(no title)
RMarcus | 6 years ago
One of the things I spent the most time on with Fortran / C++ codes was debugging wrong-result bugs. About 90% of the time, the wrong result came from some edge-case where an array was wrongly freed too early, an array was accessed out of scope, or a race condition caused an array member to be updated in a non-deterministic manner. Each of these bugs required hours of debugging and was a huge time sink. Once I started working with Rust, I never encountered any of these bugs. After about a year of fighting the borrow-checker, I feel my overall efficiency has greatly improved.
Now, when I go back and write or read C++ code, patterns that the Rust compiler would yell about jump out at me (multiple unprotected mutable references, cloning unique pointers), and I find these are generally a source of the bug I'm hunting. Like sibling comments point out, a lot (but not all) of the things Rust stops you from doing are just bad practice anyway.
Of course, for GPGPU stuff I have to write CUDA or OpenCL, but those are generally small, compact kernels that are easy to reason about end to end.
I'm not suggesting that you are doing this, but for me, I initially resisted Rust for a long time. Rust seemed extremely complex, and whenever I'd try to use it I would run into a wall. The loud Rust community talking about how great Rust was and how easy it was to use once you "got it" made me feel stupid. Instead of being humble, I became arrogant, and I'd say things like "Rust is too restrictive for the high performance applications I care about" or "I write code that Rust would find unsafe but is actually super well-tuned for this architecture." For me, these were mental excuses I made because I was unable to accept that I was having such a hard time with Rust, and I considered myself a "high performance computing software engineer!"
It took me way longer than most to "get" Rust -- over a year of repeatedly forcing myself to learn and stumble through compiler errors before things started to click. A year after that, and I'm still frequently surprised by certain aspects of the language ("really? I need a & in that match statement?" and "oh god, what does this lifetime and trait bound mean..." are two of the most common). But the parts of Rust that have clicked for me (the borrow checker and associated lifetime mechanics) make Rust very enjoyable to write.

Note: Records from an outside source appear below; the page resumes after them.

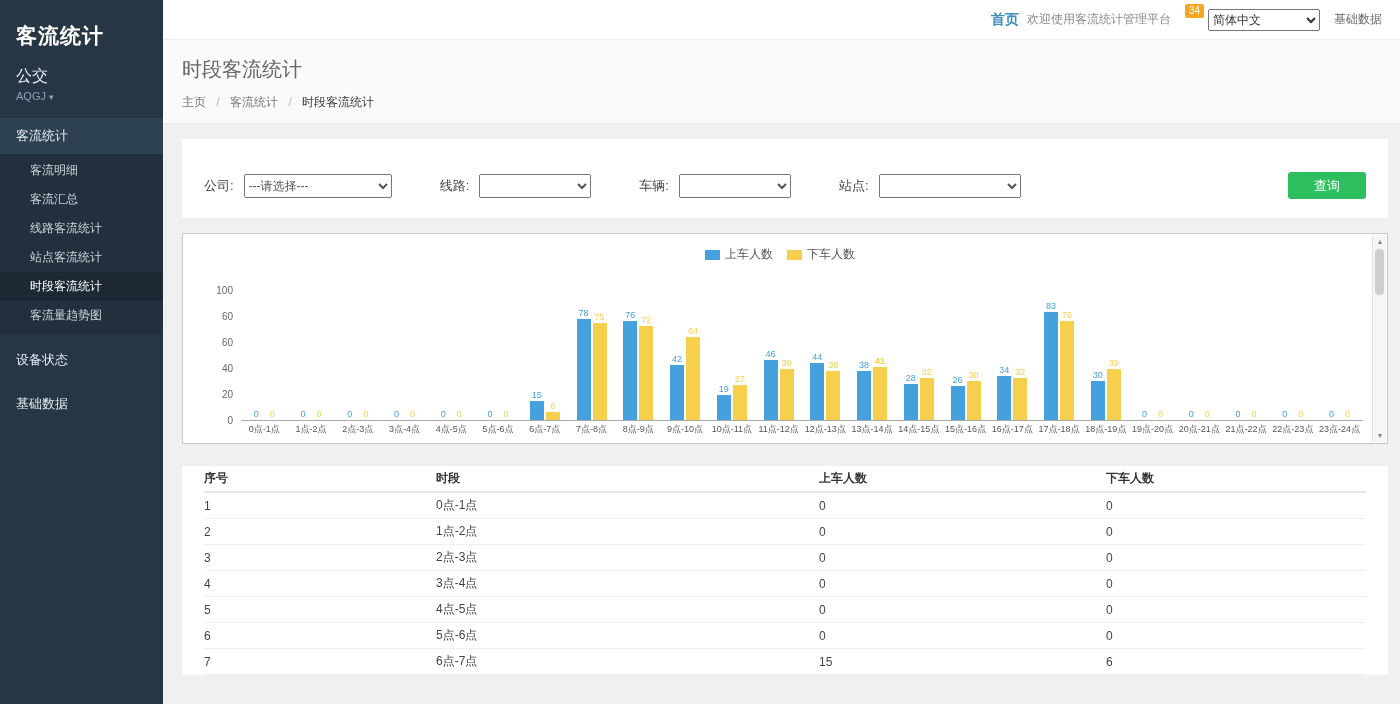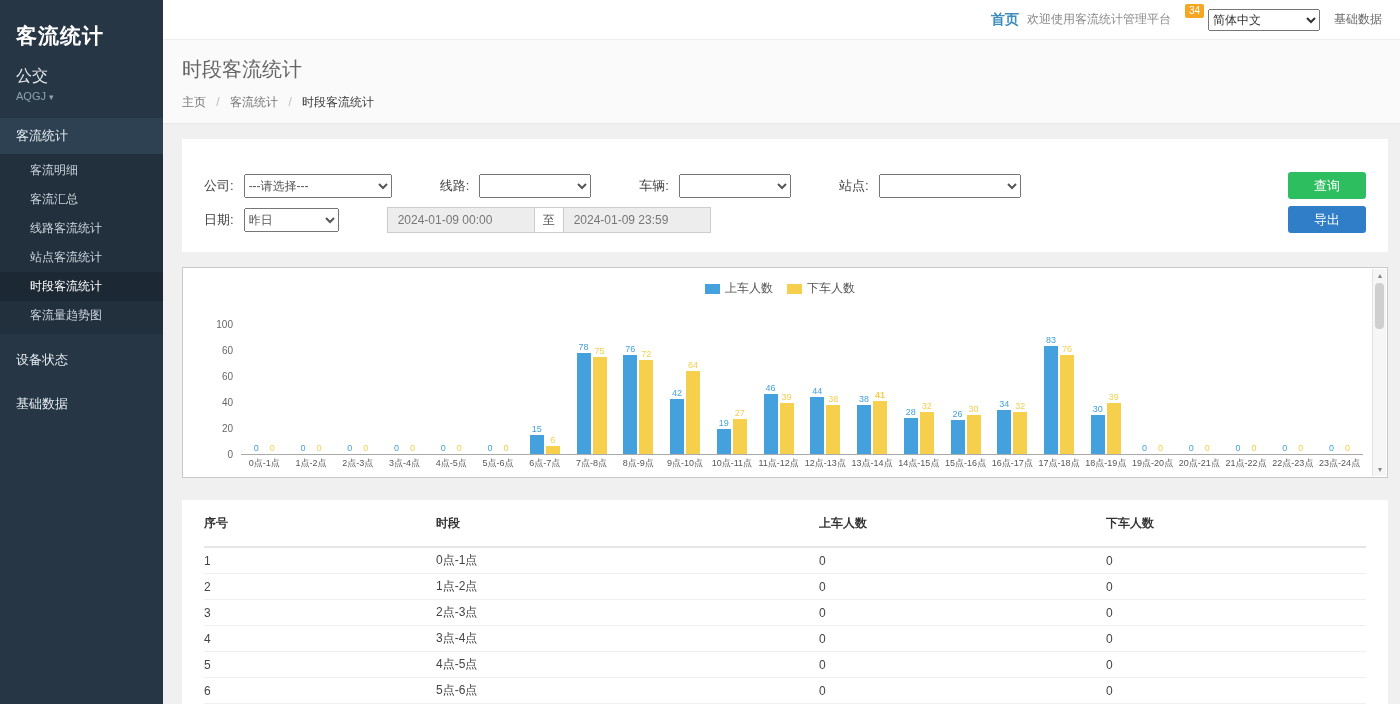--- a/index.html
+++ b/index.html
@@ -176,20 +176,6 @@
           </div>
           <button class="btn green">查询</button>
         </div>
-        <div class="filter-row">
-          <div class="fgroup">
-            <label>日期:</label>
-            <select class="sel w95">
-              <option>昨日</option>
-            </select>
-          </div>
-          <div class="date-range">
-            <input class="date-input" readonly="" value="2024-01-09 00:00" style="">
-            <span class="to-box">至</span>
-            <input class="date-input" readonly="" value="2024-01-09 23:59" style="">
-          </div>
-          <button class="btn blue">导出</button>
-        </div>
       </div>
 
       <div class="card chart-card">

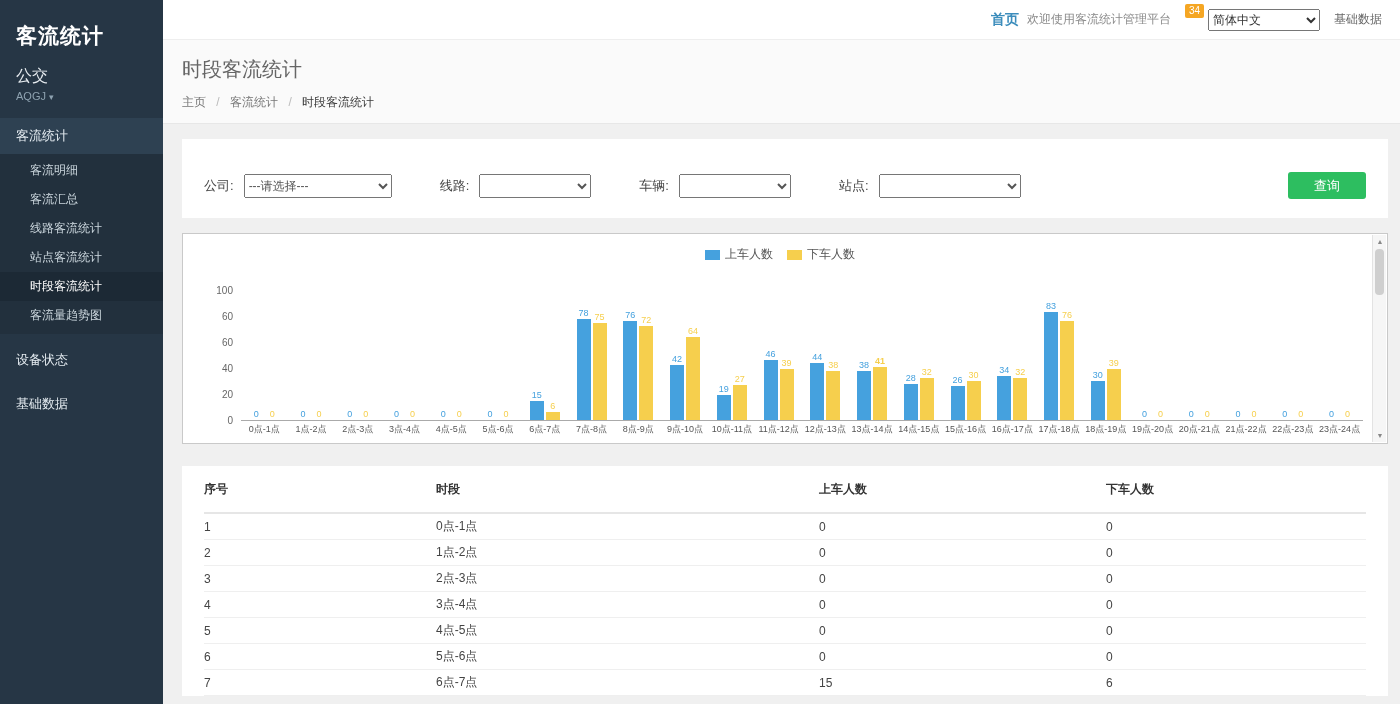--- a/index.html
+++ b/index.html
@@ -94,7 +94,7 @@
   
   .table-card { padding:0 22px; }
   .thead, .trow { display:grid; grid-template-columns:232px 383px 287px 1fr; align-items:center; }
-  .thead { height:48px; border-bottom:2px solid #e6e6e6; font-size:12px; font-weight:bold; color:#333; }
+  .thead { height:27px; border-bottom:2px solid #e6e6e6; font-size:12px; font-weight:bold; color:#333; }
   .trow { height:26px; border-bottom:1px solid #efefef; font-size:12px; color:#444; }
 </style>
 </head>

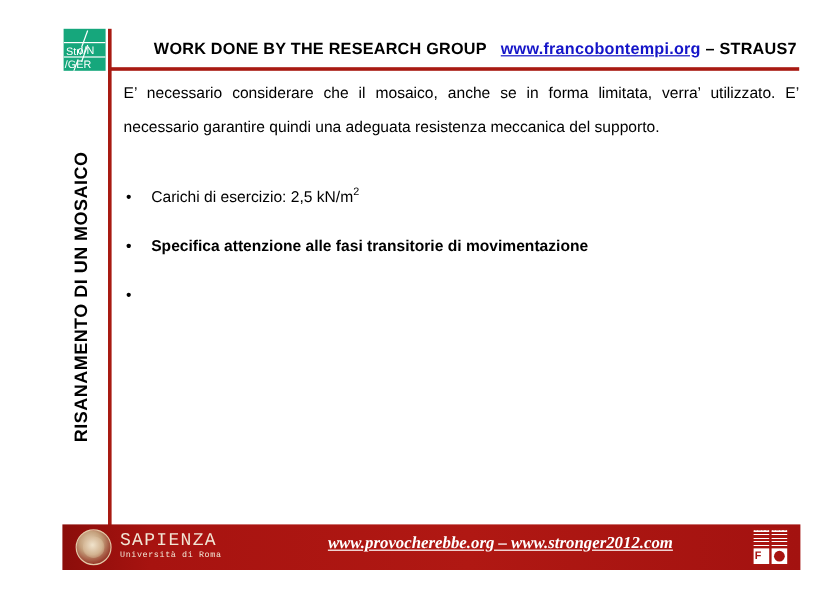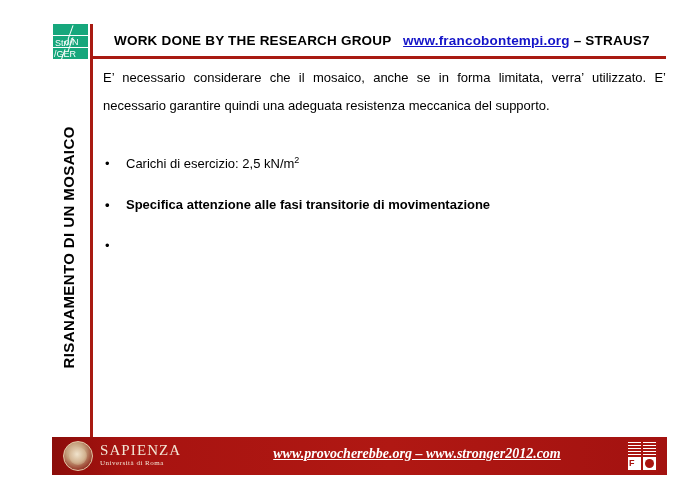--- a/index.html
+++ b/index.html
@@ -85,6 +85,7 @@
     font-weight: bold;
     letter-spacing: 0.2px;
     white-space: nowrap;
+    text-align: right;
   }
   #header-title .link {
     color: #1414C8;

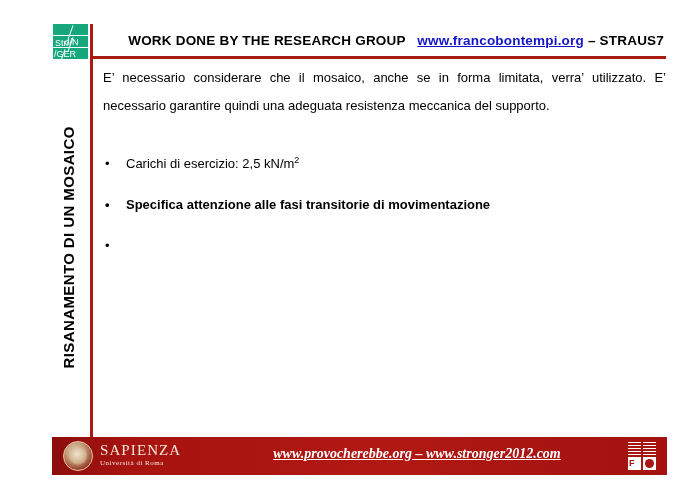--- a/index.html
+++ b/index.html
@@ -175,7 +175,7 @@
     position: absolute;
     left: 48px; top: 6px;
     color: #F2E6D5;
-    font-family: Liberation Serif, serif;
+    font-family: Liberation Mono, monospace;
     line-height: 1;
   }
   #sapienza-wordmark .big {

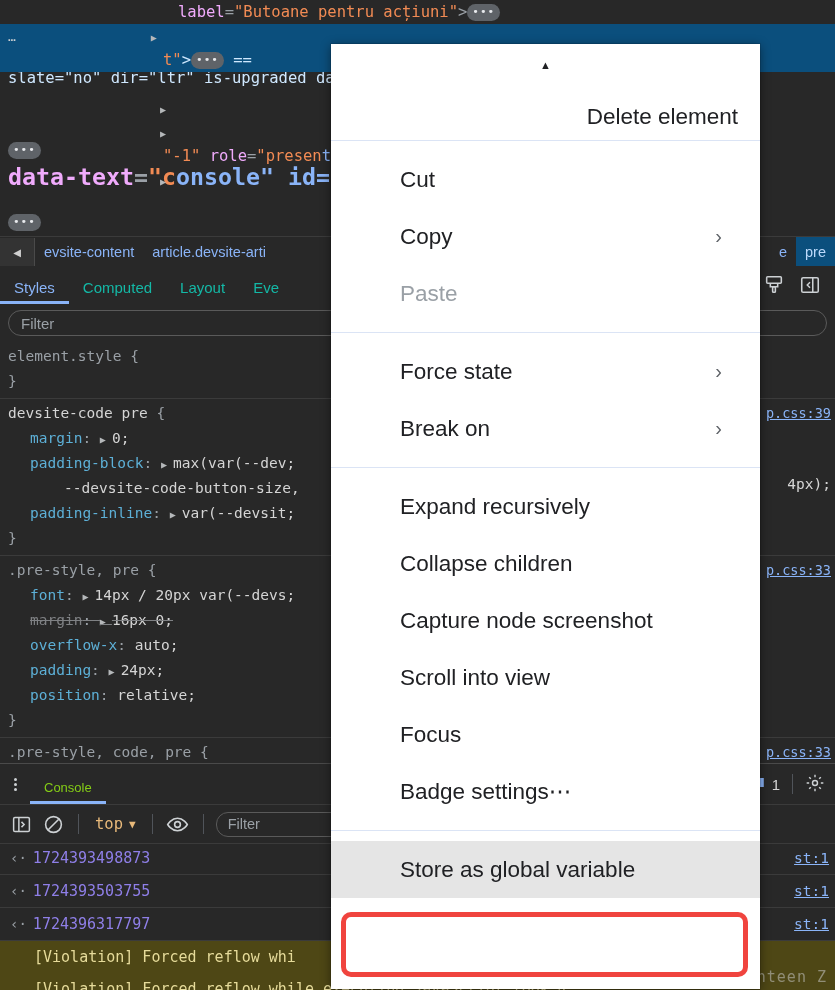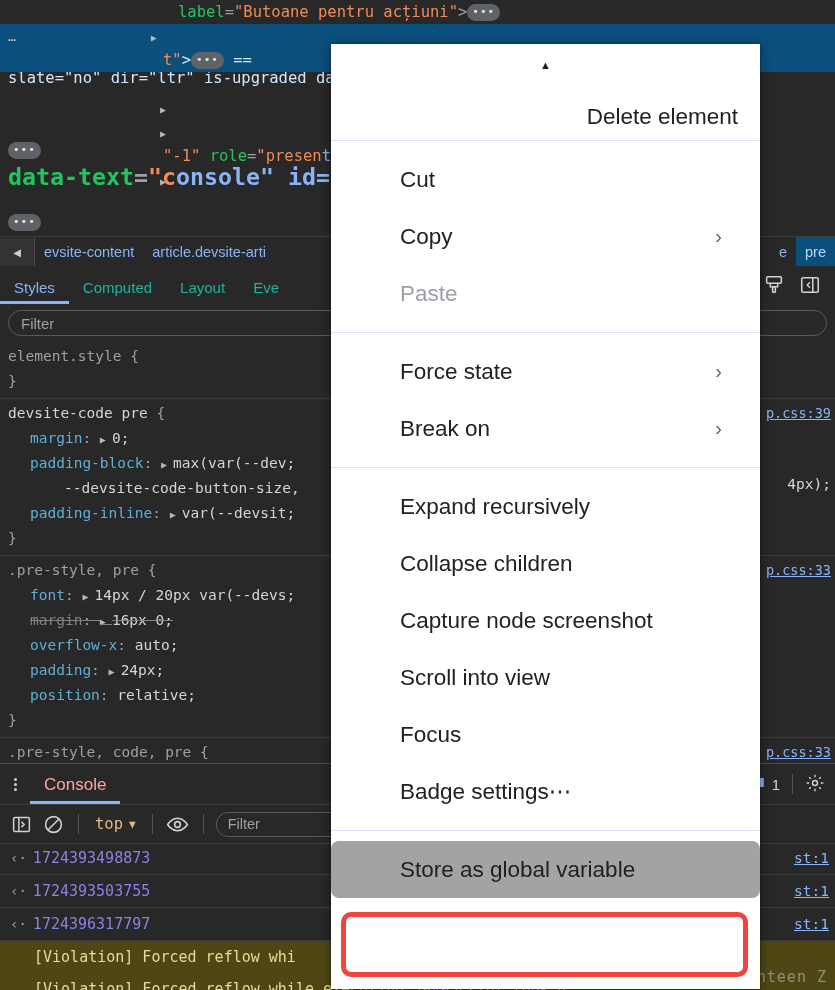--- a/index.html
+++ b/index.html
@@ -32,7 +32,7 @@
   .dom-line.sel { background: #0b4f7d; }
   .dom-line.sel .tag, .dom-line.sel .attr, .dom-line.sel .punc { color: #cfe8ff; }
   .tag { color: #8ab4f8; }
-  .attr-name { color: #22c55e; }
+  .attr-name { color: #f0abfc; }
   .attr-val { color: #f28b54; }
   .punc { color: #9aa0a6; }
   .txt { color: #d5d5d5; }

Again, I'm not suggesting that you are falling into the same trap I did, I just wanted to post this to encourage anyone else in the "banging their head against the Rust compiler" stage to power through!
keldaris|6 years ago
On the broader point, I suspect a large part of the reason we've had such contrasting experiences is just a radically different mindset behind the C++ codebases we've dealt with. Wrongly freed or out of scope arrays scream of exactly the kind of C++ code Rust was designed to address, and as far as I can tell it is indeed great at doing that. On the opposite extreme, when you have statically determined sizes and bounds, all allocations happen at startup and nothing ever gets freed, that entire class of issues simply doesn't arise in the first place. The reason why the overwhelming majority of the bugs I debug are either silly typos or plain logic errors isn't because I'm particularly good at this, it's just a different approach to programming that's easy to pull off in simulation code (or embedded systems, or game engines), but probably rather more difficult in other kinds of applications.
Anyway, I'm glad you're enjoying Rust and I hope it'll have more of a scientific / numerics / GPGPU ecosystem in the future. More viable languages can only be a good thing for us computational scientists.